Figure 4 presents the Student’s copula density of the TASI and BTC. The concentration of higher density values towards the center suggests a higher probability of joint occurrences of median values of TASI and BTC returns, while the tails of the plot indicate the probabilities of extreme values occurring together.
Figure 5 presents the graph of a Student’s copula illustrating the dependence structure between the TASI and WTI. The color gradient from blue to yellow indicates increasing density values. The peak of the graph suggests a higher density and thus a higher probability of joint occurrences around those particular values of TASI and WTI returns.
A comparison of
Figure 4 and
Figure 5 shows that the parameters and the shapes of the copula densities are different, reflecting the distinct dependence structures between the TASI–BTC and TASI–WTI pairs.
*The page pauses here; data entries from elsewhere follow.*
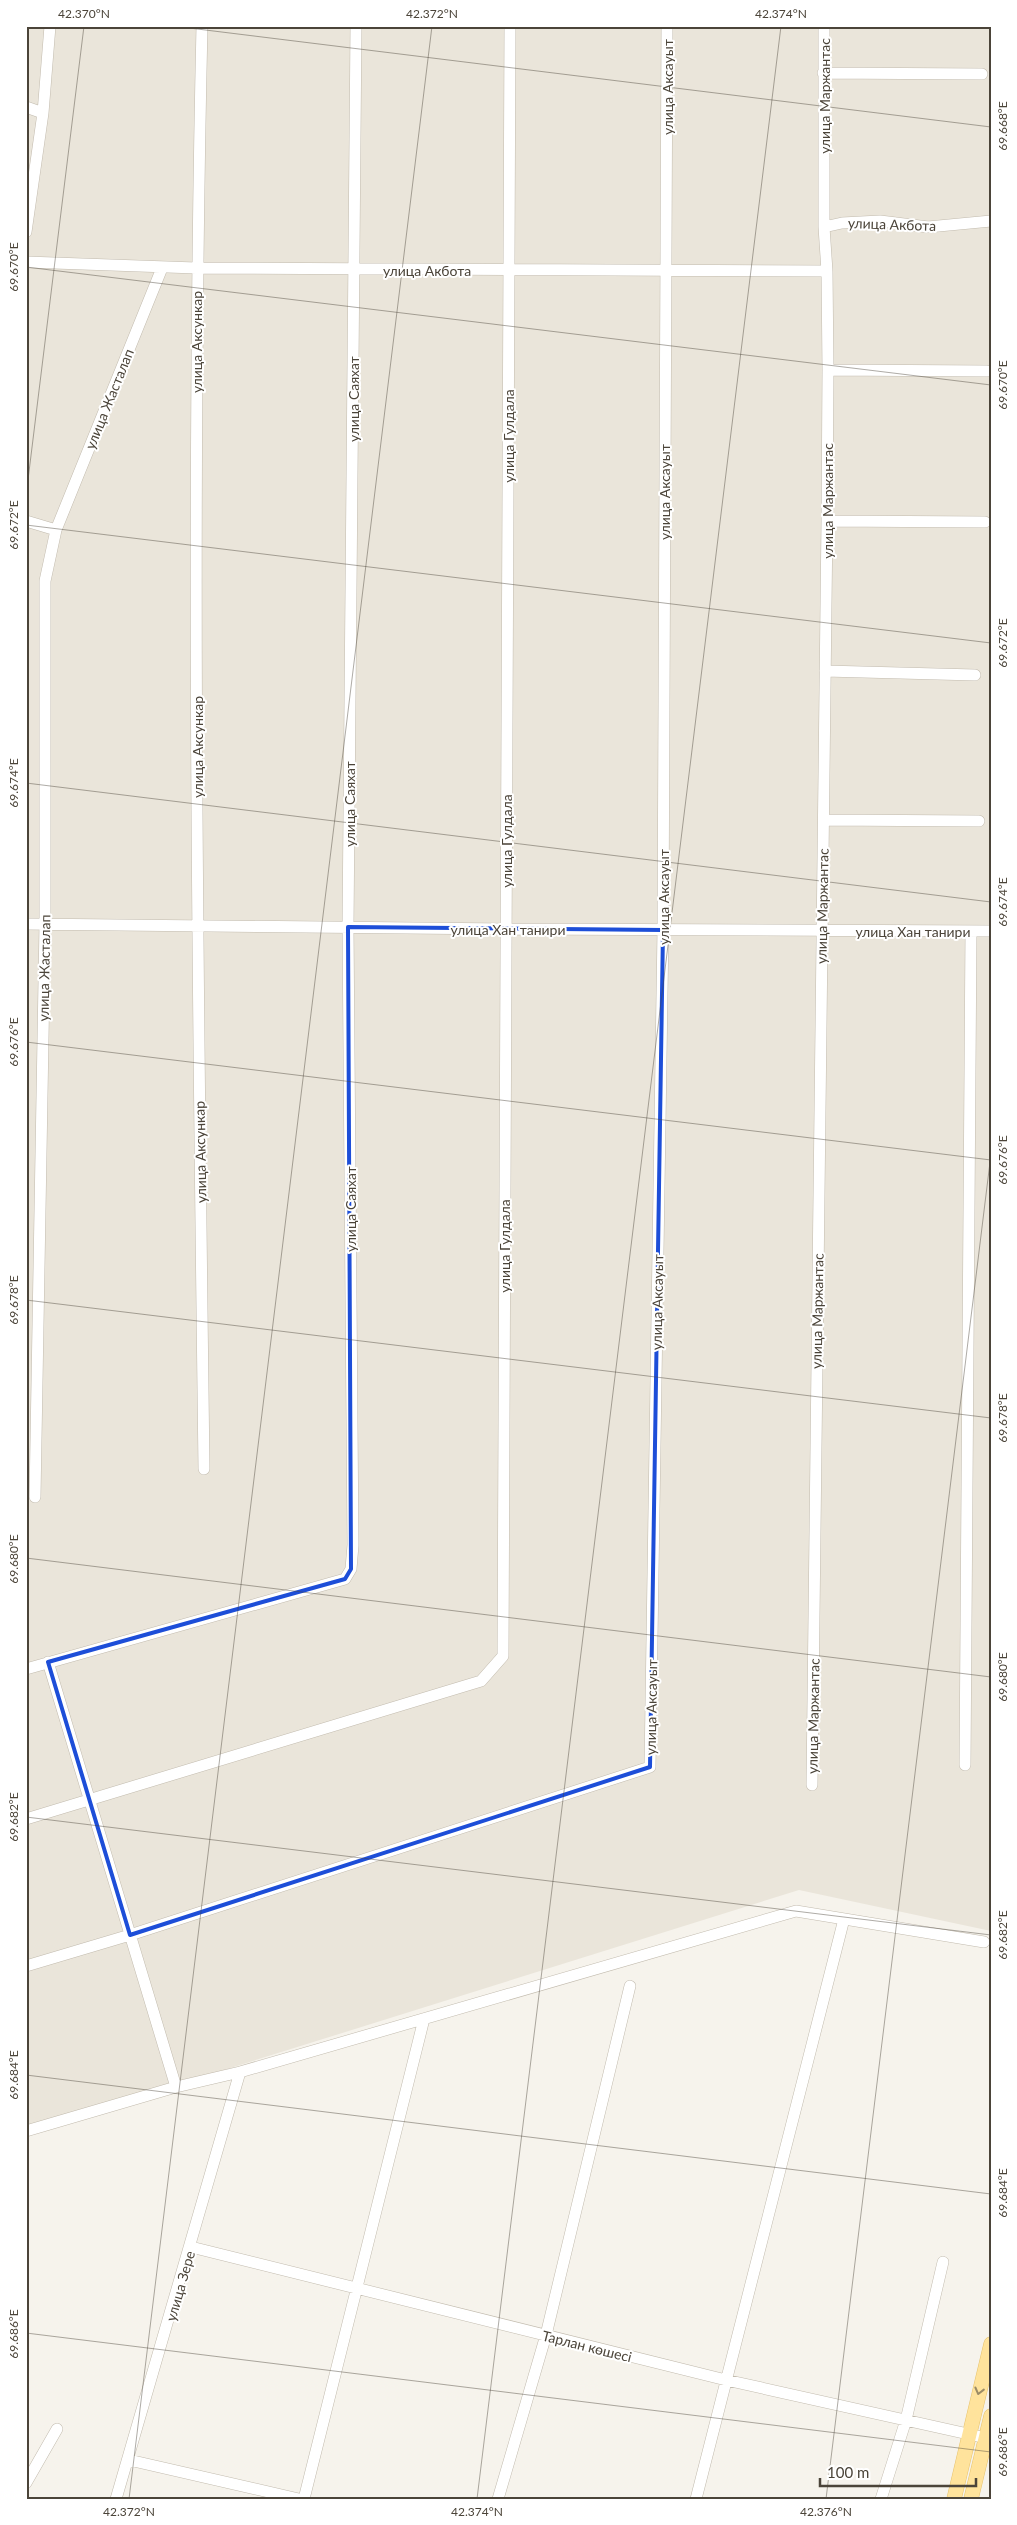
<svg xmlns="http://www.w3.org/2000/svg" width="1017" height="2525" font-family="Lato,sans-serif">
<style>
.residential{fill:#eae5da}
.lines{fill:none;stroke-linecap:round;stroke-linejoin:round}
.minor-casing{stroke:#c2bbae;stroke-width:12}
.major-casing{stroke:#e6c16a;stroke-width:15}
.minor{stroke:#fff;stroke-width:11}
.major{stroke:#ffe39c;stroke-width:14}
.oneway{stroke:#9c8c66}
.marked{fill:none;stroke:#1d4ed8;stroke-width:4;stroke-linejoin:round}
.ticks{fill:none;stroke:#4b4439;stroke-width:1;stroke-opacity:0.45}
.labels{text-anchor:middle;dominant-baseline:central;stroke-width:4;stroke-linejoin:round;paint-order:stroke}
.street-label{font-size:14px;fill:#4b4439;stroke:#fff}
.neatline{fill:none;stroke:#4b4439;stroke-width:2}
.ticks-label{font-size:12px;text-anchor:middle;fill:#4b4439}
</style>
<rect width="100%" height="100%" fill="#f6f3ec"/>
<!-- residential -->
<path class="residential" d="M26,26H991V1931L799,1890L26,2132Z"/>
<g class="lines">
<defs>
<path id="minor" d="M202,26C191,507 198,988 204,1469
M823,73L982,74
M26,107L43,113
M824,227L842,223L880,221L928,227L991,221
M26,232L43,113L50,26
M26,262L196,268L827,271
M828,370L987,371
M26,521L56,530
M827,521L985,522
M825,671L975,675
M824,820L979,821
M26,924L506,929L991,931
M35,1497L45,924V581L56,530L162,268
M48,1662L176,2087
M26,1669L345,1579L351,1569L353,1545L348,927L356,26
M965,1765L971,931
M812,1785L827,521L828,370L827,271L824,227V26
M26,1819L481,1681L503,1656L510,26
M26,1966L130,1935L650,1767L663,930L667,26
M26,2131L176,2087L240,2072L796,1911L984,1942
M191,2247L726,2380L986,2438
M129,2460L299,2499
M26,2483L57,2429
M116,2499L240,2072
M304,2499L424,2019
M498,2499L546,2335L630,1986
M696,2499L844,1919
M881,2499L906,2420L943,2262"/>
<path id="major" d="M954,2499L991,2344
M971,2499L991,2416"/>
</defs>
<!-- minor casing -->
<use href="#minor" class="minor-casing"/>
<!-- major casing -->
<use href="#major" class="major-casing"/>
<!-- minor -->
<use href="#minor" class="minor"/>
<!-- major -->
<use href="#major" class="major"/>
</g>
<!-- one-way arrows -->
<defs><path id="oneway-chevron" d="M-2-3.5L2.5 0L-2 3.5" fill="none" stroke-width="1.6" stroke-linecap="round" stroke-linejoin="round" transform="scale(1.25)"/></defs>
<use class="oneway" href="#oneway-chevron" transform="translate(979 2391) rotate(104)"/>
<!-- marked area -->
<path class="marked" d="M348,927L663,930L650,1767L130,1935L48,1662L345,1579L351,1569Z"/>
<!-- ticks -->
<path class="ticks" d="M173,26L991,127M26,267L991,385M26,496L84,26M26,525L991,643M26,783L991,902M26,1042L991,1160M26,1300L991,1418M26,1558L991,1677M26,1817L991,1935M26,2075L991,2194M26,2333L991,2452M129,2499L432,26M477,2499L781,26M826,2499L991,1154"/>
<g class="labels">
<!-- street labels -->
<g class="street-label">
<text transform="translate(667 87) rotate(-90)">улица Аксауыт</text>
<text transform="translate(824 96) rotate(-90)">улица Маржантас</text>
<text transform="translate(892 224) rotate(2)">улица Акбота</text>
<text x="427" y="270">улица Акбота</text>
<text transform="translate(196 342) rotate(-90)">улица Аксункар</text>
<text transform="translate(109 399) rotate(-68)">улица Жасталап</text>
<text transform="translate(353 399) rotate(-90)">улица Саяхат</text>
<text transform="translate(508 436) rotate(-90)">улица Гулдала</text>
<text transform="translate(664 492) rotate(-90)">улица Аксауыт</text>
<text transform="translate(827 501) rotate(-90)">улица Маржантас</text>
<text transform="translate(197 747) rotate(-90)">улица Аксункар</text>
<text transform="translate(349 804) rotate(-90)">улица Саяхат</text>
<text transform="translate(506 841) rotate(-90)">улица Гулдала</text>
<text transform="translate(663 897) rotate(-90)">улица Аксауыт</text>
<text transform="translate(822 906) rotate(-89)">улица Маржантас</text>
<text x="508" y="929">улица Хан танири</text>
<text x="913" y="931">улица Хан танири</text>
<text transform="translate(44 968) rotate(-89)">улица Жасталап</text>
<text transform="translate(200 1152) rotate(-91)">улица Аксункар</text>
<text transform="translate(350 1209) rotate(-90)">улица Саяхат</text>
<text transform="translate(504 1246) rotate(-90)">улица Гулдала</text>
<text transform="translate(657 1302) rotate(-89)">улица Аксауыт</text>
<text transform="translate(817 1311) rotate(-89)">улица Маржантас</text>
<text transform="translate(651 1707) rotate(-89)">улица Аксауыт</text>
<text transform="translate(813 1716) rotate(-89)">улица Маржантас</text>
<text transform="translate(180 2286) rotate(-74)">улица Зере</text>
<text transform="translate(587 2346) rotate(14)">Тарлан көшесі</text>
</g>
</g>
<!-- border -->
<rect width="1017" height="2525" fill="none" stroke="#ffffff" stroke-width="55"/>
<!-- scale -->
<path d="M820 2478v8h156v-8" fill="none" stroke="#4b4439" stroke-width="2.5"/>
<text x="827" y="2478" font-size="15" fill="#4b4439" stroke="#ffffff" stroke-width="4" paint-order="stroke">100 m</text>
<rect x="28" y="28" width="962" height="2470" class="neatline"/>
<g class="ticks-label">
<text x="84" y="18">42.370°N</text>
<text x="432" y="18">42.372°N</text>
<text x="781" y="18">42.374°N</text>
<text transform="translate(1003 126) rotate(-90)" y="4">69.668°E</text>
<text transform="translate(14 267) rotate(-90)" y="4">69.670°E</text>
<text transform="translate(1003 385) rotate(-90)" y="4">69.670°E</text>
<text transform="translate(14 525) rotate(-90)" y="4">69.672°E</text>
<text transform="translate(1003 643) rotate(-90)" y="4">69.672°E</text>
<text transform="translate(14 783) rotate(-90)" y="4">69.674°E</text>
<text transform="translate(1003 902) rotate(-90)" y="4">69.674°E</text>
<text transform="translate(14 1042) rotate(-90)" y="4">69.676°E</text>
<text transform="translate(1003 1160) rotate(-90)" y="4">69.676°E</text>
<text transform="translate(14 1300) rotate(-90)" y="4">69.678°E</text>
<text transform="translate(1003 1418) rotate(-90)" y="4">69.678°E</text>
<text transform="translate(14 1559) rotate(-90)" y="4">69.680°E</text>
<text transform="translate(1003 1677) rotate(-90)" y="4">69.680°E</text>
<text transform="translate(14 1817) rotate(-90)" y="4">69.682°E</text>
<text transform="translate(1003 1935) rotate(-90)" y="4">69.682°E</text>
<text transform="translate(14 2075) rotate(-90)" y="4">69.684°E</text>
<text transform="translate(1003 2193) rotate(-90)" y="4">69.684°E</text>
<text transform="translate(14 2334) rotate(-90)" y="4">69.686°E</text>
<text transform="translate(1003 2452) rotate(-90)" y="4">69.686°E</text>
<text x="129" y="2516">42.372°N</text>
<text x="477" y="2516">42.374°N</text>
<text x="826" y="2516">42.376°N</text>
</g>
</svg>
The degrees-of-freedom parameter is lower in
Figure 5, which suggests a heavier tail and possibly more extreme joint behavior between TASI and WTI than between TASI and BTC.
Figure 6 presents the Frank copula density of the BTC and WTI. This particular figure compares the density of the returns of BTC and WTI and could help investors to assess which asset has a greater likelihood of significant losses or gains in a short period. Understanding this information can help investors better manage their portfolio risk.
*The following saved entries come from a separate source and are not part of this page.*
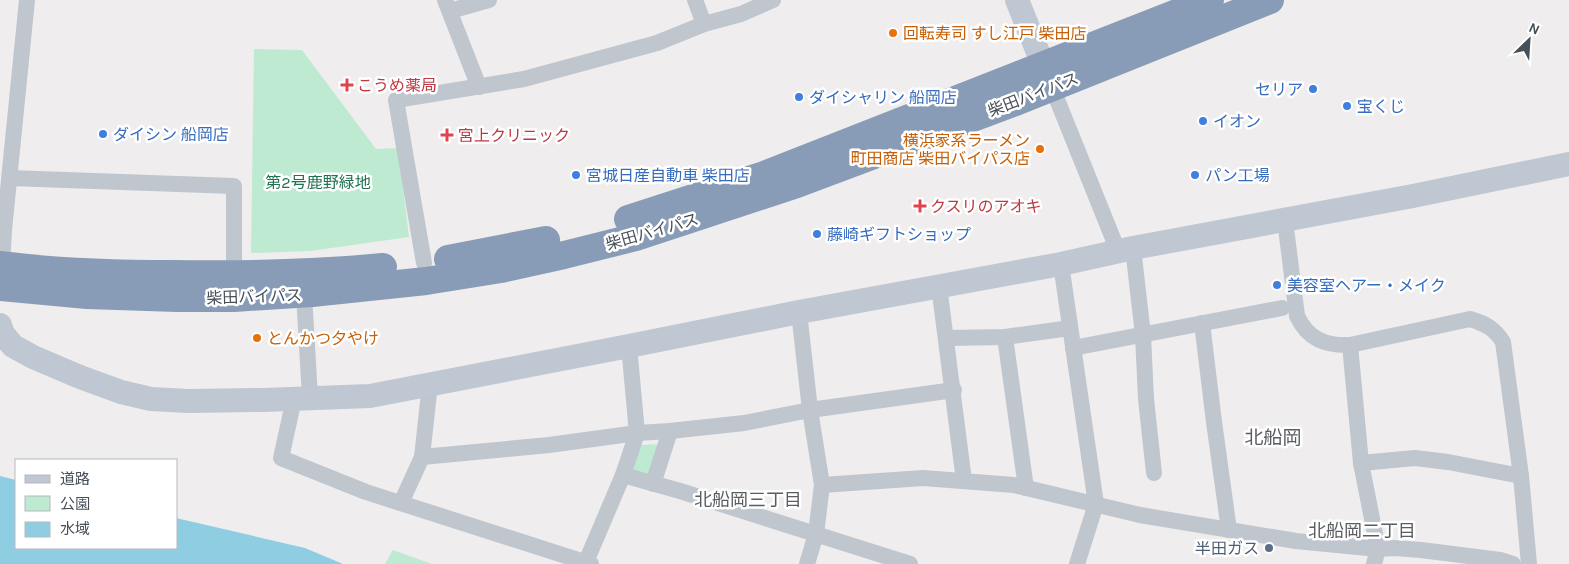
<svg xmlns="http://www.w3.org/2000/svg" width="1569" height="564" font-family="Karla,'Noto Sans JP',sans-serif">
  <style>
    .green { fill: #beead1 }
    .water { fill: #8fcde3 }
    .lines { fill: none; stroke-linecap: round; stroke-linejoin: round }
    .street { stroke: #bfc6ce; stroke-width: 16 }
    .secondary { stroke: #bfc7d2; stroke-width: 24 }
    .highway { stroke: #889cb7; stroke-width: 28 }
    .food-dot { fill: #e8710a; stroke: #fff; stroke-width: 2 }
    .health-dot { fill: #e0444e; stroke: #fff; stroke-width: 2 }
    .shop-dot { fill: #3f7fe0; stroke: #fff; stroke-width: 2 }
    .service-dot { fill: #5c6f8a; stroke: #fff; stroke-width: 2 }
    .labels { text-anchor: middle; stroke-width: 5; stroke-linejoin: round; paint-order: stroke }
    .food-label { font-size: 16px; fill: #c56008; stroke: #fff; text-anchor: start }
    .health-label { font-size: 16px; fill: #be3a42; stroke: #fff; text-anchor: start }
    .shop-label { font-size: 16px; fill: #366cbe; stroke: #fff; text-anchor: start }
    .street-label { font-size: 16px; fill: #474f58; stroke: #fff }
    .park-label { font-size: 16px; fill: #1e724d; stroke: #fff }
    .service-label { font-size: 16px; fill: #4e5e75; stroke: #fff; text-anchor: end }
    .neighbourhood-label { font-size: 18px; fill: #5a5d61; stroke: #fff }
    .quarter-label { font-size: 19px; fill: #5a5d61; stroke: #fff }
  </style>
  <rect width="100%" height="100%" fill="#efeded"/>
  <g class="green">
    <polygon points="254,49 302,50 376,149 398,148 409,237 310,251 251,253"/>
    <polygon points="661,444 652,480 631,474 638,445"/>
    <polygon points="393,550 432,564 385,564"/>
  </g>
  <polygon class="water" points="0,476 16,480 16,548 176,548 176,518 305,548 343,564 0,564"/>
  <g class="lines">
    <g class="street">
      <polyline points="445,0 479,87"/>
      <polyline points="695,0 704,24"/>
      <polyline points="450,11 489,0"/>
      <polyline points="1052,87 1118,251"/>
      <polyline points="10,178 234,186 234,275"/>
      <path d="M1285,220L1297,316C1308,339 1325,346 1350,345L1470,319C1486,324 1494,328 1503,342L1521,476L1529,564"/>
      <polyline points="1133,248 1143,335 1146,399 1154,473"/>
      <polyline points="424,263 396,100 524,79 657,43 704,24 741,14 773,0"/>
      <polyline points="1061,264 1096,504 1077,564"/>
      <polyline points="2,265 4,230 27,0"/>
      <polyline points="939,286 964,481"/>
      <polyline points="304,294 310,398"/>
      <polyline points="799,312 810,410 822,485 816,534 807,564"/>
      <polyline points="1202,323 1214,422 1229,530"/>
      <polyline points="1005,337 1026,488"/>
      <polyline points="947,338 1005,337 1070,328"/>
      <polyline points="1350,345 1361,463 1378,549 1374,564"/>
      <polyline points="1073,348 1282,308"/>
      <polyline points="430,384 422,457 549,445 637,433 670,431 744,423 810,410 954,390"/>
      <polyline points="294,399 281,458 366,492 591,564"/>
      <polyline points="1361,463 1415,458 1448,462 1521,476"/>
      <polyline points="623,475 680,491 910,564"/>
      <polyline points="653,484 670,431"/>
      <polyline points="822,485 923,478 1014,485 1140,515 1296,541 1378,549 1394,548 1421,550 1500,560 1513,564"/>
      <polyline points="401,503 422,457"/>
      <polyline points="586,562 623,475 637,433 629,346"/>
    </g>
    <g class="secondary">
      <polyline points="1017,0 1050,82"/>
      <polyline points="0,325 3,334 13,346 33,357 80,377 121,392 151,399 188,401 263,400 370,396 629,346 799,312 1061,264 1133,248 1413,196 1569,164"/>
    </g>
    <g class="highway">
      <polyline points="628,219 764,175 1210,0"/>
      <polyline points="448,259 546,240"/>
      <path d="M0,265C56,272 114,274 171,274C241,275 312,274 383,267"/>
      <polyline points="0,287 87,295 177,298 234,298 312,293 426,281 501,269 564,255 636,237 797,184 1013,103 1270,0"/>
    </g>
  </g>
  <g class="food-dot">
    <circle cx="893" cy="33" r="5"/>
    <circle cx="1040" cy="149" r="5"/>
    <circle cx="257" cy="338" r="5"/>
  </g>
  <g class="health-dot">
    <path d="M344.5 77.5h5v5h5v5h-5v5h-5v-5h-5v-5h5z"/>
    <path d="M444.5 127.5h5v5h5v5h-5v5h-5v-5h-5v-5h5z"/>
    <path d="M917.5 198.5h5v5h5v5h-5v5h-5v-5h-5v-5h5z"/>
  </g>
  <g class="shop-dot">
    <circle cx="1313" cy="89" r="5"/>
    <circle cx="799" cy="97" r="5"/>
    <circle cx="1347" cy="106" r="5"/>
    <circle cx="1203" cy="121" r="5"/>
    <circle cx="103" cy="134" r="5"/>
    <circle cx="576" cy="175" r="5"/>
    <circle cx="1195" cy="175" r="5"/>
    <circle cx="817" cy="234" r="5"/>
    <circle cx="1277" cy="285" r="5"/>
  </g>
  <circle class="service-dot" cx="1269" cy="548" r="5"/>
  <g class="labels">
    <g class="food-label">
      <text x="903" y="39">回転寿司 すし江戸 柴田店</text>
      <text x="1030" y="146" text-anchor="end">横浜家系ラーメン<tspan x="1030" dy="18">町田商店 柴田バイパス店</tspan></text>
      <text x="267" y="344">とんかつ夕やけ</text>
    </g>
    <g class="health-label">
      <text x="357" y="91">こうめ薬局</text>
      <text x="458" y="141">宮上クリニック</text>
      <text x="930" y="212">クスリのアオキ</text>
    </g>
    <g class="shop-label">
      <text x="1303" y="95" text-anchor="end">セリア</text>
      <text x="809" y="103">ダイシャリン 船岡店</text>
      <text x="1357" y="112">宝くじ</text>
      <text x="1213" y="127">イオン</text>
      <text x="113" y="140">ダイシン 船岡店</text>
      <text x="586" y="181">宮城日産自動車 柴田店</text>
      <text x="1205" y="181">パン工場</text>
      <text x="827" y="240">藤崎ギフトショップ</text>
      <text x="1287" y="291">美容室ヘアー・メイク</text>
    </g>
    <g class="street-label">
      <text transform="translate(1033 94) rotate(-21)" y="6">柴田バイパス</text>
      <text transform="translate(652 231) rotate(-16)" y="6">柴田バイパス</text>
      <text transform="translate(254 296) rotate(-2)" y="6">柴田バイパス</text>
    </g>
    <g class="park-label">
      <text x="318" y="188">第2号鹿野緑地</text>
    </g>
    <g class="service-label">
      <text x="1259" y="554">半田ガス</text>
    </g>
    <g class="neighbourhood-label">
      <text x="748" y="506">北船岡三丁目</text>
      <text x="1362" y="537">北船岡二丁目</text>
    </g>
    <g class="quarter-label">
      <text x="1273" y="444">北船岡</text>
    </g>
  </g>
  <rect x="15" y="459" width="162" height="90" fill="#ffffff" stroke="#b5b9bc"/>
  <rect x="25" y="475" width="25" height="8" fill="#bfc7d2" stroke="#b5b9bc"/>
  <text x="60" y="484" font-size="15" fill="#474f58">道路</text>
  <rect x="25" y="496" width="25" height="15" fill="#beead1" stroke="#b5b9bc"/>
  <text x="60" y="509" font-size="15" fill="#474f58">公園</text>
  <rect x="25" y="522" width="25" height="15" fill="#8fcde3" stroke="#b5b9bc"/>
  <text x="60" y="534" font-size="15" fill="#474f58">水域</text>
  <g transform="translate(1529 40) rotate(25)" stroke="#ffffff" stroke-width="4" paint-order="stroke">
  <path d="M0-4L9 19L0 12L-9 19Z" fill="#474f58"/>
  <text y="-8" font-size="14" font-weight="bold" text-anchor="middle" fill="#474f58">N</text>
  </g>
</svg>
5.3. Comparison between Copulas and LSTM Models
To evaluate the predictive performance of the copulas and LSTM models, we computed the RMSE, MAE, and MASE. Lower values of RMSE, MAE, and MASE indicate better predictive performance, reflecting the closeness of predicted values to the actual data observations.
Table 5,
Table 6 and
Table 7 display the copula models’ accuracy in terms of RMSE, MAE, and MASE for the TASI, BTC, and WTI returns, and
Table 8 displays the LSTM model’s RMSE, MAE, and MASE for the same returns.
Our results show the superior predictive power of LSTM models over copula-based approaches for predicting TASI, BTC, and WTI returns. The consistently lower RMSE, MAE, and MASE values achieved by the LSTM on all assets emphasize its ability to effectively capture the complex, non-linear dynamics of these financial time series. This better performance emphasizes the advantage of using a model that is able to learn complex temporal dependencies over methods that rely on static dependency structures. While the LSTM shows consistent improvements over copulas in predicting BTC and WTI, the MASE score for TASI (1.2), which indicates slightly worse performance than a naive forecast, is worth careful consideration. This result is likely due to the prevalence of near-zero returns in the TASI data, which can have a disproportionate effect on percentage error metrics such as MASE. However, the relatively low RMSE and MAE values for TASI suggest that the model’s predictions are still quite accurate in absolute terms. Overall, our study highlights the promising capabilities of LSTM models for financial forecasting while emphasizing the importance of understanding the data characteristics and using a combination of error metrics to effectively evaluate model performance.